ASSIGNMENT 1: Switch "county courthouses" to "city halls" in the passage on the marriage study, and give everything from "The couples who" down to "the initial study." with that change.
ASSIGNMENT 2: In the entries, turn everything from the line containing "personas. La retroalimentación" down to the line containing "resultar útil al", both included, into a Markdown table with columns Row and Line, numbering each line and leaving out blank lines.

** SOURCE DOCUMENT follows **

The Processes of Adaptation in Intimate Relationships Project was conceived in 1979 at the Pennsylvania State University. The project was originally designed to follow a sampleof newlyweds through the first two and a half years of marriage, tracing the development of such patterns of marital interaction as the division of labor, leisure, conflict, and the expression of positive and negative affect. An important feature of the original purpose of the project was to gather detailed information on courtship so that the early years of marriage could be studied in the context of each couple's relationship. By the second phase of the Project many of the couples had become parents. Data collection was thus expanded to include respondents' perceptions of the child-related issues in their lives, as well as perceptions of their relationships to work.

The couples who participated in the initial waves of the study were all in their first marriages, and most of them resided in small towns and rural areas in Central Pennsylvania. Names of newly wedded couples were drawn from public marriage license records maintained in four county courthouses. Couples were eligible to participate if (1) both spouses were English-speaking, (2) neither had been married previously, and (3) they had no moving plans for the two years of the initial study.

Each couple was interviewed by two trained interviewers, a man and a woman. The interviews took place in the homes of the respondents, with the first part of each interview conducted with the couple as a pair. Couples were later separated for individual interviews. For each phase, interviewers also called the couples on nine different evenings to gather information on the spouses' daily activities.

After the first three planned waves of data collection, the Project began to analyze and publish the results of the study, resulting in several  papers and findings. In addition, findings appeared in articles in such publications as Redbook, Bride, the New York Times, and Self magazine. The Project was even included in a British television miniseries on marital research.

In 1985, principle investigator Ted Huston moved to the University of Texas at Austin. In 1991, a follow-up was proposed, and search processes for the original participants were set in motion. When recontacted, the respondents were scattered all over the nation, and some had even moved abroad. Almost all of the couples consented to be re-interviewed, resulting in a vast amount of new information on the antecedents of long-term distress and divorce. Currently, we are working on several new papers that we hope will prove to be as worthy of interest as our papers published over the years pertaining to courtship and the early years of marriage.

** End of SOURCE DOCUMENT **
** SOURCE INFORMATION follows **

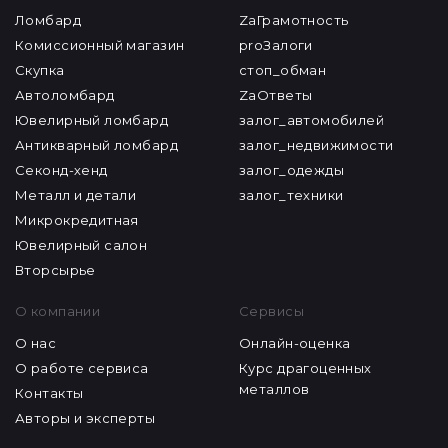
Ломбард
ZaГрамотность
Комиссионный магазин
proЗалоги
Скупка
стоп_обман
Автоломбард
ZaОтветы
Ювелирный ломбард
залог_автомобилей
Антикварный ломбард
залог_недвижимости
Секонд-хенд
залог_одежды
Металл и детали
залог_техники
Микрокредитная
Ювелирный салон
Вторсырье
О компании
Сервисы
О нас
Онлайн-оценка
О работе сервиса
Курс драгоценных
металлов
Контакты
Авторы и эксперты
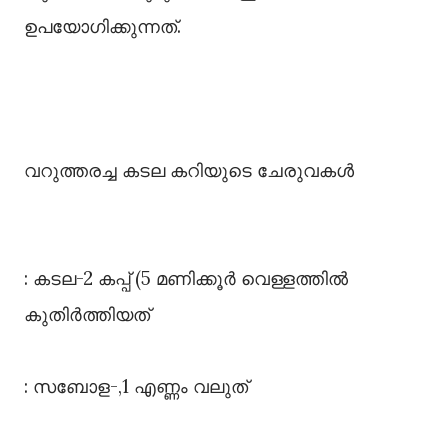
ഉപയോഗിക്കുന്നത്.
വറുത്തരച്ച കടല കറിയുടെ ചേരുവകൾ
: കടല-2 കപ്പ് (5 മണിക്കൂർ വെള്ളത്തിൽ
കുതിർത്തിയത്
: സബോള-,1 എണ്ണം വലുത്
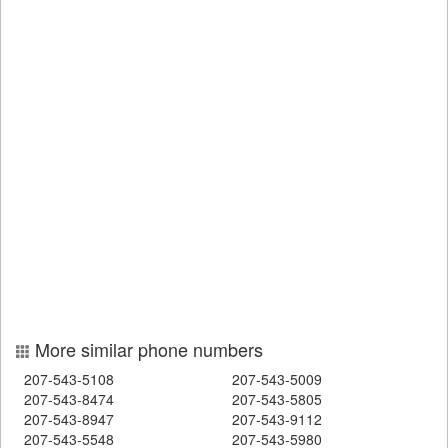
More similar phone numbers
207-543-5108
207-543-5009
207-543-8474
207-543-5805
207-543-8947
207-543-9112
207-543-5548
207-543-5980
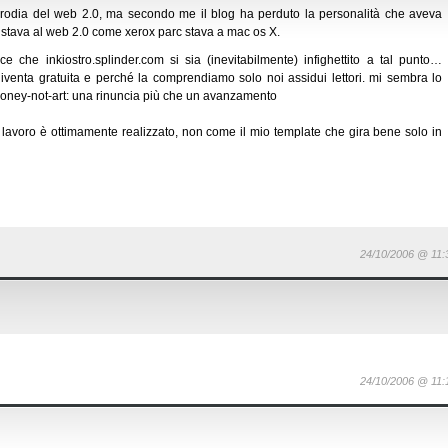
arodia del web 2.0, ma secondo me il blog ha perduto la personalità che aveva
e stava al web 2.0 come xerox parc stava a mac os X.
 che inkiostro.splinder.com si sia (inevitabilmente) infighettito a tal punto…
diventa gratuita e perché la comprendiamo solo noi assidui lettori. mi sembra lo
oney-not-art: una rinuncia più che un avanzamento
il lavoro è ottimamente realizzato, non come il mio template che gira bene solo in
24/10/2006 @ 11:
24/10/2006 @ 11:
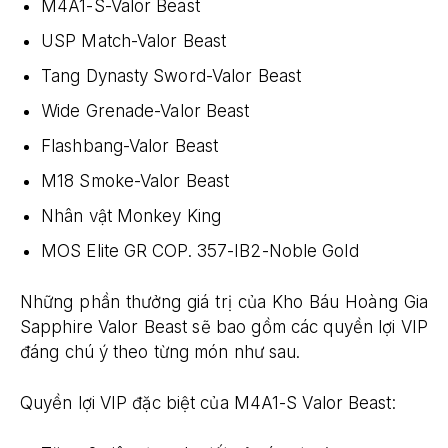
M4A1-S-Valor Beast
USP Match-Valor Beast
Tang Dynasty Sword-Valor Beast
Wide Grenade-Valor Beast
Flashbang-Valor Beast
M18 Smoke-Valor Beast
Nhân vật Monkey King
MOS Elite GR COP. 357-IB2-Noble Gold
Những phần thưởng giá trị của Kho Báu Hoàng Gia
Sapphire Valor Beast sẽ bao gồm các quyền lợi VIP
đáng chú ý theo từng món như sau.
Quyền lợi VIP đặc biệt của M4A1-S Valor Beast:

** End of SOURCE INFORMATION **
** SOURCE INFORMATION follows **

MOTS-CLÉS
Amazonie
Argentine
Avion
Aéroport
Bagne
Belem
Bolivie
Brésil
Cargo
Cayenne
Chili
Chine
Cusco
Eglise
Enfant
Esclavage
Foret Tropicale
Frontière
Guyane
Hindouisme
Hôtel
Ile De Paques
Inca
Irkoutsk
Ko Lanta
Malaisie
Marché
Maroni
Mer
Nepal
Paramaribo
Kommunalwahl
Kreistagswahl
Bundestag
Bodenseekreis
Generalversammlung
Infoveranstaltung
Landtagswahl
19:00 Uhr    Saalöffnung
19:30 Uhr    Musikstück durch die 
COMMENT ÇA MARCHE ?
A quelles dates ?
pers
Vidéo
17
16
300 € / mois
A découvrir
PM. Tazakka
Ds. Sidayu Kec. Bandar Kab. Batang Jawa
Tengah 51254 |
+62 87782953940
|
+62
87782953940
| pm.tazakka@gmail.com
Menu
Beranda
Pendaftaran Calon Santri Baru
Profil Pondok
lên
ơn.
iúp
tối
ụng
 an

** End of SOURCE INFORMATION **
** SOURCE INFORMATION follows **

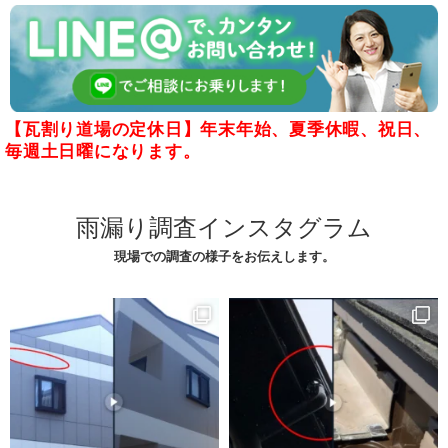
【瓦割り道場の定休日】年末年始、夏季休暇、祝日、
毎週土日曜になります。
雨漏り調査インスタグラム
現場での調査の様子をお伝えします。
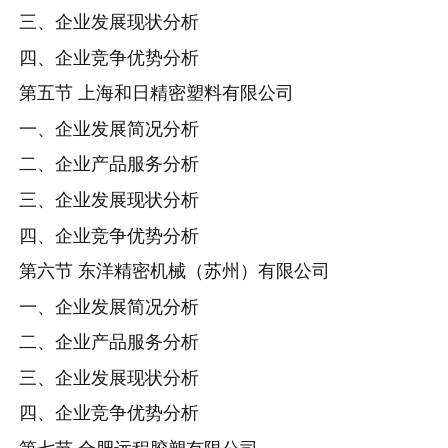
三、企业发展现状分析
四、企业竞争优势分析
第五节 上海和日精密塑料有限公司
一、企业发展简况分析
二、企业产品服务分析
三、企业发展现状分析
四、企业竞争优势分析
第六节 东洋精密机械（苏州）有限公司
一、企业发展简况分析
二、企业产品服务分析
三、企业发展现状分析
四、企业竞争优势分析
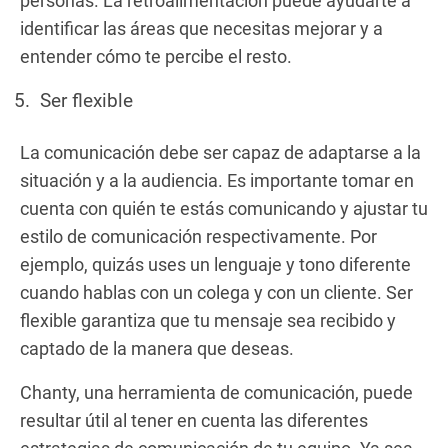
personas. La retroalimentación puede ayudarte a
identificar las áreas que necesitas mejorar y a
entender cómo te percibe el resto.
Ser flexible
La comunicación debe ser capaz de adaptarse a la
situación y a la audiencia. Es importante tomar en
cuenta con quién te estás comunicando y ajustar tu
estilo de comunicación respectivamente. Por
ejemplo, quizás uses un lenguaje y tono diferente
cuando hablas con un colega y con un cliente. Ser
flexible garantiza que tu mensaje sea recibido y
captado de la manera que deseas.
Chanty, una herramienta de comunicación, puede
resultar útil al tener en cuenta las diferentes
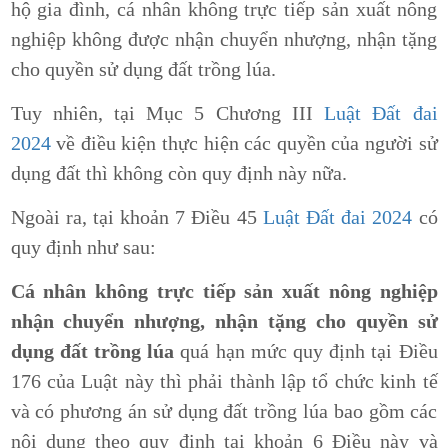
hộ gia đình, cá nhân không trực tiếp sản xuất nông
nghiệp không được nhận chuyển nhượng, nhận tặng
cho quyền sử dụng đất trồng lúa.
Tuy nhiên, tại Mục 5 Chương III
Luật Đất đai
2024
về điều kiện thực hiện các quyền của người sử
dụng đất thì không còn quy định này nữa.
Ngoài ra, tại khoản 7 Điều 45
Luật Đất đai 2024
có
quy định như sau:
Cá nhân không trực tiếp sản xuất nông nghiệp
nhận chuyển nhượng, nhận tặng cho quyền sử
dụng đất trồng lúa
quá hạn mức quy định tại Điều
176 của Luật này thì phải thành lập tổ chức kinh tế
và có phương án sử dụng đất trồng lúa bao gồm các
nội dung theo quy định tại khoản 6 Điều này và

** End of SOURCE INFORMATION **

YOUR SOLUTION 1:
The couples who participated in the initial waves of the study were all in their first marriages, and most of them resided in small towns and rural areas in Central Pennsylvania. Names of newly wedded couples were drawn from public marriage license records maintained in four city halls. Couples were eligible to participate if (1) both spouses were English-speaking, (2) neither had been married previously, and (3) they had no moving plans for the two years of the initial study.

YOUR SOLUTION 2:
| Row | Line |
|---|---|
| 1 | personas. La retroalimentación puede ayudarte a |
| 2 | identificar las áreas que necesitas mejorar y a |
| 3 | entender cómo te percibe el resto. |
| 4 | Ser flexible |
| 5 | La comunicación debe ser capaz de adaptarse a la |
| 6 | situación y a la audiencia. Es importante tomar en |
| 7 | cuenta con quién te estás comunicando y ajustar tu |
| 8 | estilo de comunicación respectivamente. Por |
| 9 | ejemplo, quizás uses un lenguaje y tono diferente |
| 10 | cuando hablas con un colega y con un cliente. Ser |
| 11 | flexible garantiza que tu mensaje sea recibido y |
| 12 | captado de la manera que deseas. |
| 13 | Chanty, una herramienta de comunicación, puede |
| 14 | resultar útil al tener en cuenta las diferentes |